There are two aspects to this.

First if your fridge is filled with anything other than air then you will save the energy associated with cold air escaping whenever you open the door.

However if you put bottles of water in your fridge it will take a lot more work by the fridge to cool them down than the equivalent volume of air as a litre of water at room temperature contains a lot more heat than a litre of air at the same temperature so more work is required from the fridge to cool a litre of water than a litre of air.

If you intend to put the bottles in the fridge at some point it is certainly better to fill the fridge now rather than put them in individually. But if you don't actually need the water to be cool ever it would be better to fill the spare space with empty bottle or blocks of styrofoam.

This is because of the relative specific heat capacities of air and water. The specific heat capacities of air and water by mass are 1 and 4 KJ/Kg·K, respectively, but water is around 1,000 times denser than water so the heat capacities by volume are different by a factor of 4,000.

So it is obvious that the energy wasted by loss of air when you open the fridge is fairly trivial compared to the work needed to cool the same volume of water.

Typically a fridge will use around 1 unit of mechanical power for every 3 units of cooling power.

So overall there is a small advantage in minimising the volume of free air in a fridge but it is only worth doing this by filling it with things that you want to refrigerate anyway or solids (or containers or foams) which have a low volumetric heat capacity.

This only applies to losses from opening the door though, once the contents are at a stable temperature it makes no difference to energy consumption what is actually in it, assuming that is is reasonably well-sealed.

_Provided material_
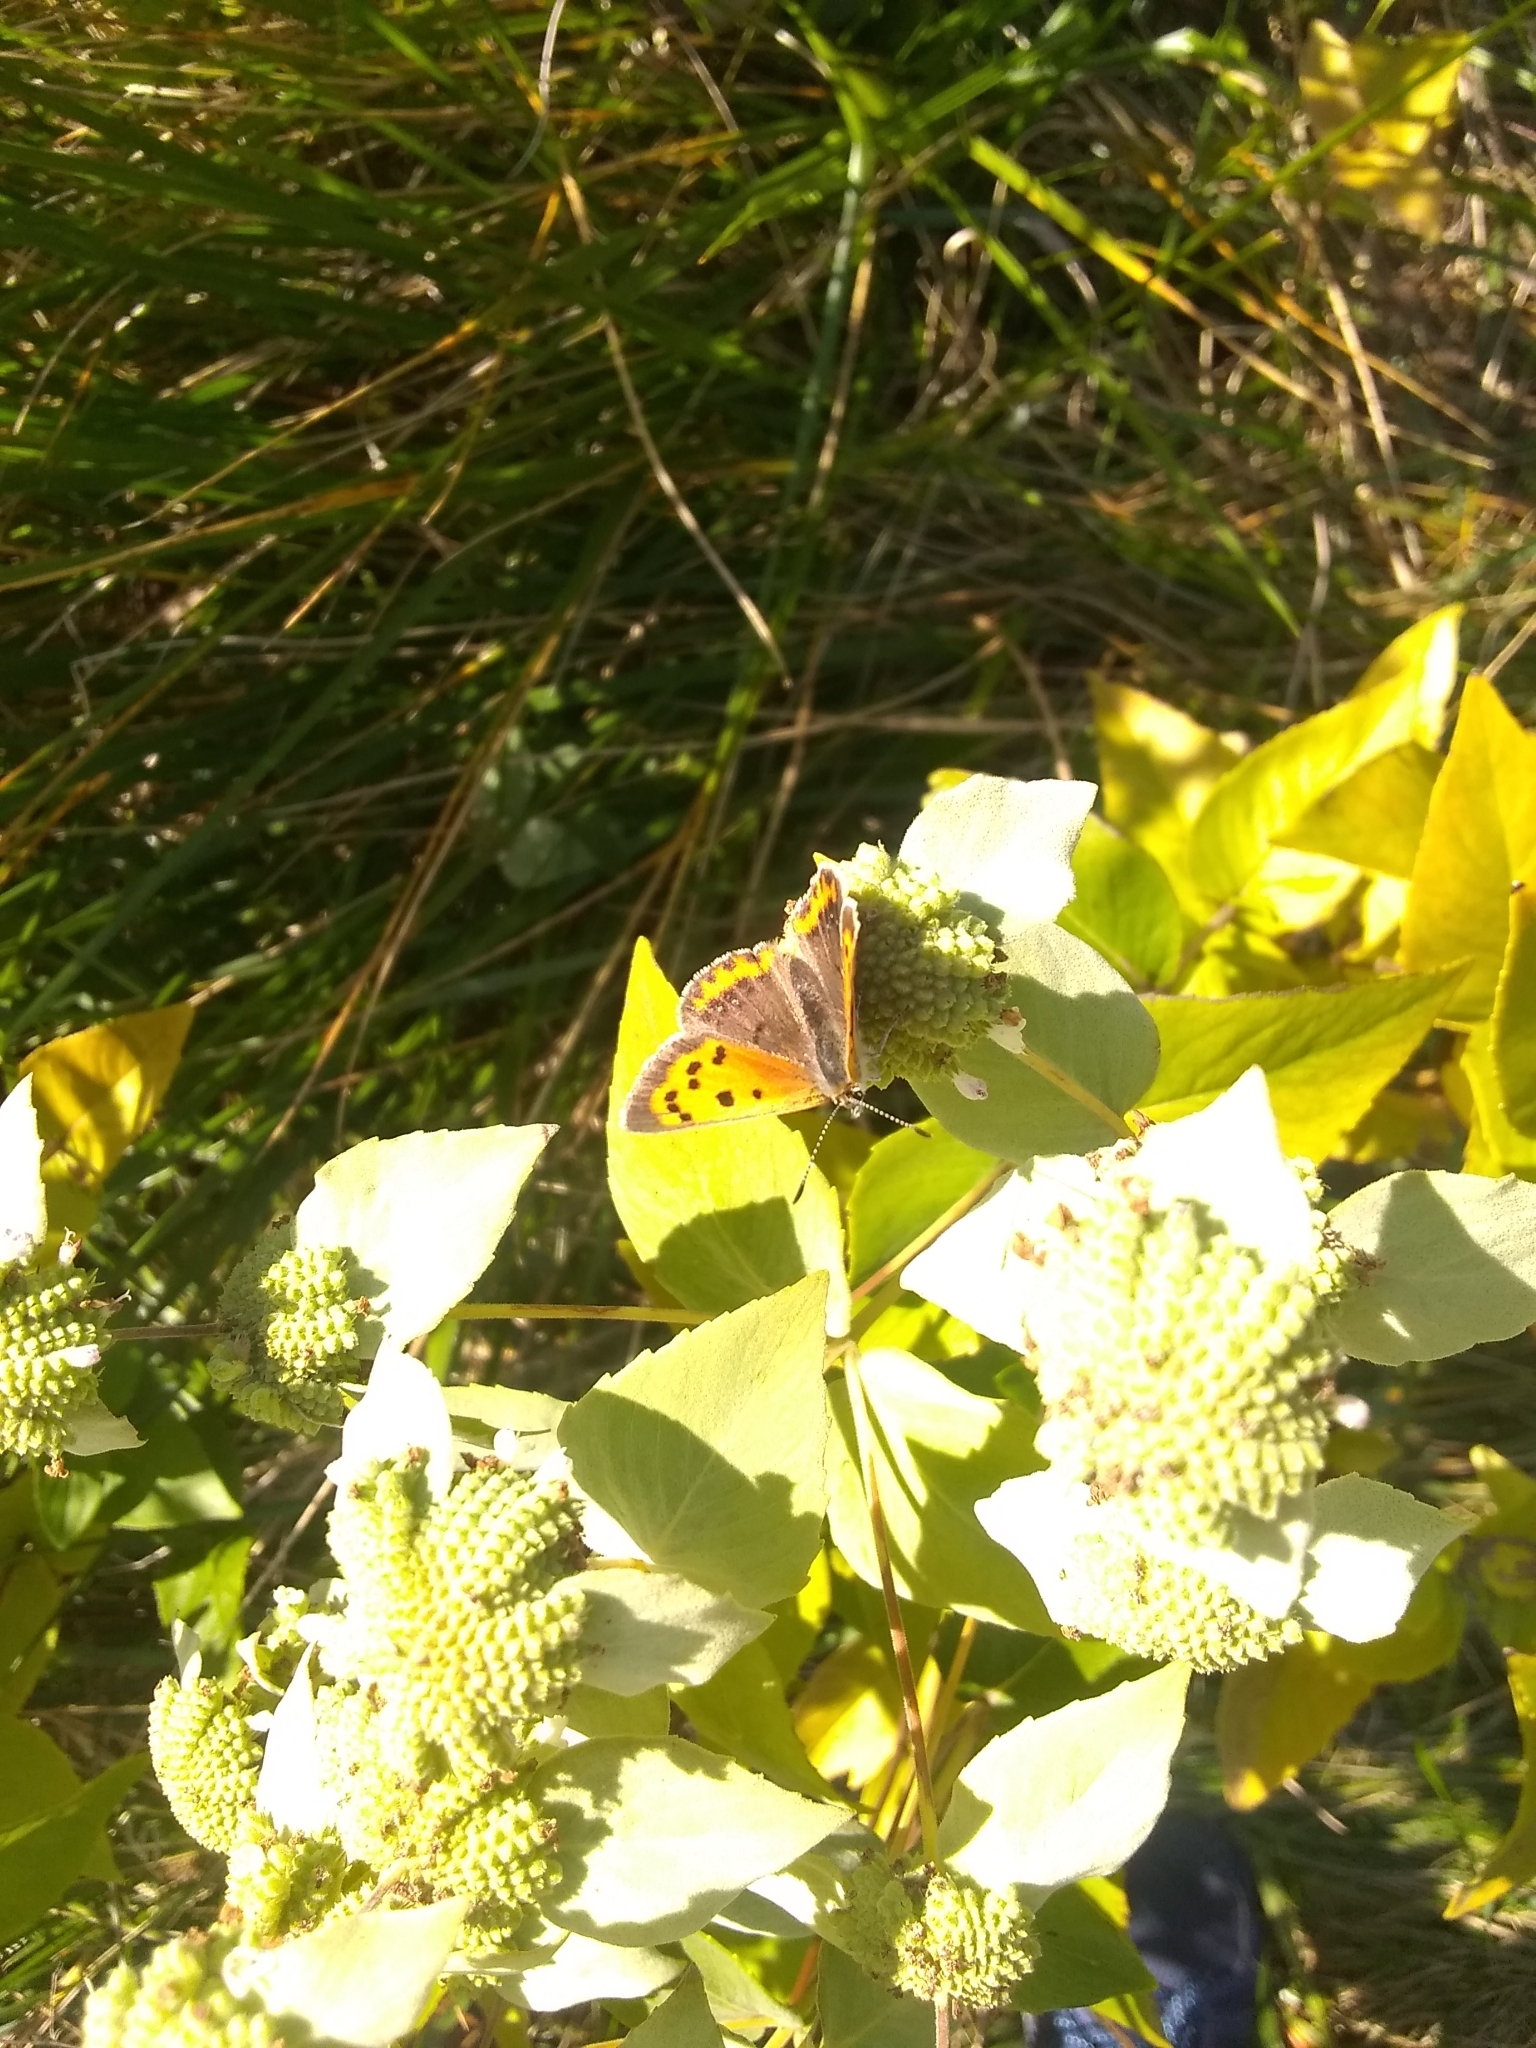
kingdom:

_Written task_
Summarize the text on filling a fridge in two sentences. These lines have nothing to do with the text on filling a fridge.

_Solution to the exercise_
Filling a fridge with something other than air saves the energy lost when cold air escapes as the door opens. However, bottles of water take far more cooling work than the same volume of air because water holds much more heat, so reducing free air is only worthwhile with items you want chilled anyway or with solids, containers, or foams of low volumetric heat capacity, and once the contents reach a stable temperature, what is inside a reasonably well-sealed fridge makes no difference to energy use.